Speaking at the meeting, AECOM’s cities programme leader for Europe, Andrew Jones, said that to be successful, levelling up needed better and longer devolution deals that provided more certainty to communities and business alike. Jones also highlighted the skills and resources issue, which he said were affecting local areas’ ability to bid for central government money for projects and this needed to be addressed.
Jones also spoke about the importance of better digital connectivity, which he said the pandemic had shown was now a basic essential for life. Investment in digital could open up and revitalise some of the UK’s neglected coastal towns, unlocking their potential as places where people would want to live and work instead of remaining isolated at the end of train lines and left to decline.
Another issue raised at the meeting was the real challenge facing local areas as a result of local authorities not having the skills at their disposal to bid effectively for funding which meant that they were competing with each other for consultancy expertise, which was itself in short supply. “We also need to bring the national expertise on regeneration to bear to help regions and to align transport and community investment to make a difference,” said Jones.
Also speaking at the event, co-hosted by Policy Exchange and AECOM, shadow secretary of state for transport Jim McMahon MP said that it was clear that the UK could not continue with such an imbalanced country and that things had to change. The key to addressing the current situation was a renewed focus on three key areas, McMahon said, and these were “people, place and quality public services”. McMahon said that the pan-regional political and administrative structures were not working and there was a case for looking again at organisations like the regional development agencies to help channel investment where it was needed most.
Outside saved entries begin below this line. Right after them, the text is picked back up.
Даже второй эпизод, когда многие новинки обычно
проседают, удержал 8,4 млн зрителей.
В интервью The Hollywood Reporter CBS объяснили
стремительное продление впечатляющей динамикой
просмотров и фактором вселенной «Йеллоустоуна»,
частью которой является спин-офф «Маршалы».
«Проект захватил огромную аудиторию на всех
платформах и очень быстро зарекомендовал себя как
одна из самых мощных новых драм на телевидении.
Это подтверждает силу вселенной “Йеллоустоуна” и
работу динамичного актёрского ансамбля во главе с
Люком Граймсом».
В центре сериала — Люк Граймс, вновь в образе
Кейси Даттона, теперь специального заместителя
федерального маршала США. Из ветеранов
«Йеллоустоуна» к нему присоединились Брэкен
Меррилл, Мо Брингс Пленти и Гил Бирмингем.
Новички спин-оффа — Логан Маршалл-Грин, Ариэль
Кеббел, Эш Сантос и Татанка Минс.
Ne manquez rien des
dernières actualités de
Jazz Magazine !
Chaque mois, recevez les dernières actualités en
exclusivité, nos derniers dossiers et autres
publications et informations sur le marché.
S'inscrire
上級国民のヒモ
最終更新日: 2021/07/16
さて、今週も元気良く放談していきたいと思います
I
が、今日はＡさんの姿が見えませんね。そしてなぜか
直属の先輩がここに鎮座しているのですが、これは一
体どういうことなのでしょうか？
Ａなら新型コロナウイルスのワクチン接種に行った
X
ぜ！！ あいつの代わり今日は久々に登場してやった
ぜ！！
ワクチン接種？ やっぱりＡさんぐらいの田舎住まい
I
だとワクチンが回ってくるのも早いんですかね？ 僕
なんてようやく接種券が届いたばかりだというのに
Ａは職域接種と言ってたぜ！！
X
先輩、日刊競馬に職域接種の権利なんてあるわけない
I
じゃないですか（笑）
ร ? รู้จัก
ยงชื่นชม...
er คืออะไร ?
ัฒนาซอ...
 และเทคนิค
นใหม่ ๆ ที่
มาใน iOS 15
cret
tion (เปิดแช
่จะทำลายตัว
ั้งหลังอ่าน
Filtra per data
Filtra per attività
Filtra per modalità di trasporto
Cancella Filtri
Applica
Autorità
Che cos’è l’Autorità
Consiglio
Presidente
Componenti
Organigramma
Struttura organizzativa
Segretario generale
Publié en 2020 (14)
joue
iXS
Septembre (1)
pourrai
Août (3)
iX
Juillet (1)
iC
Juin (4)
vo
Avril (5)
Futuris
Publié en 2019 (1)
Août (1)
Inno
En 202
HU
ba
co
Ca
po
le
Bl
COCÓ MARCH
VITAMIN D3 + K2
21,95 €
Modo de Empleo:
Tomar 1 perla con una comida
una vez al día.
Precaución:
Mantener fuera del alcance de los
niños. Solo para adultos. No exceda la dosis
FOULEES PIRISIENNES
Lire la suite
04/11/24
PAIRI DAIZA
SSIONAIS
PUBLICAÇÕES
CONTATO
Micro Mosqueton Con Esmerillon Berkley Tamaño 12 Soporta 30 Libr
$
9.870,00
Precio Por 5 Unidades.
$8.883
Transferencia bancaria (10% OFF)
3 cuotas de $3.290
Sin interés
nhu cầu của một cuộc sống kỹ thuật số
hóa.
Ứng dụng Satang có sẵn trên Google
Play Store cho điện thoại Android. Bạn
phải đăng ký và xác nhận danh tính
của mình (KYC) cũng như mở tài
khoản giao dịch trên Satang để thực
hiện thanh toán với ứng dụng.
Businessman and economist John Mills gave a somewhat pessimistic assessment of the prospects for levelling up given the relatively low levels of investment in regional areas outside London. Mills said that there had been too much focus on the service sector and unless there was a renewed focus on those left behind areas by sustained investment in skilled jobs in sectors like manufacturing and engineering.
“We need to build local resilience in every town and city in the country,” said Andrew Jones. “If we start to get that right and underpin this around our transport and social infrastructure then we can really build a culture of pride in place – above all, we need to do things with people and not to them,” Jones said.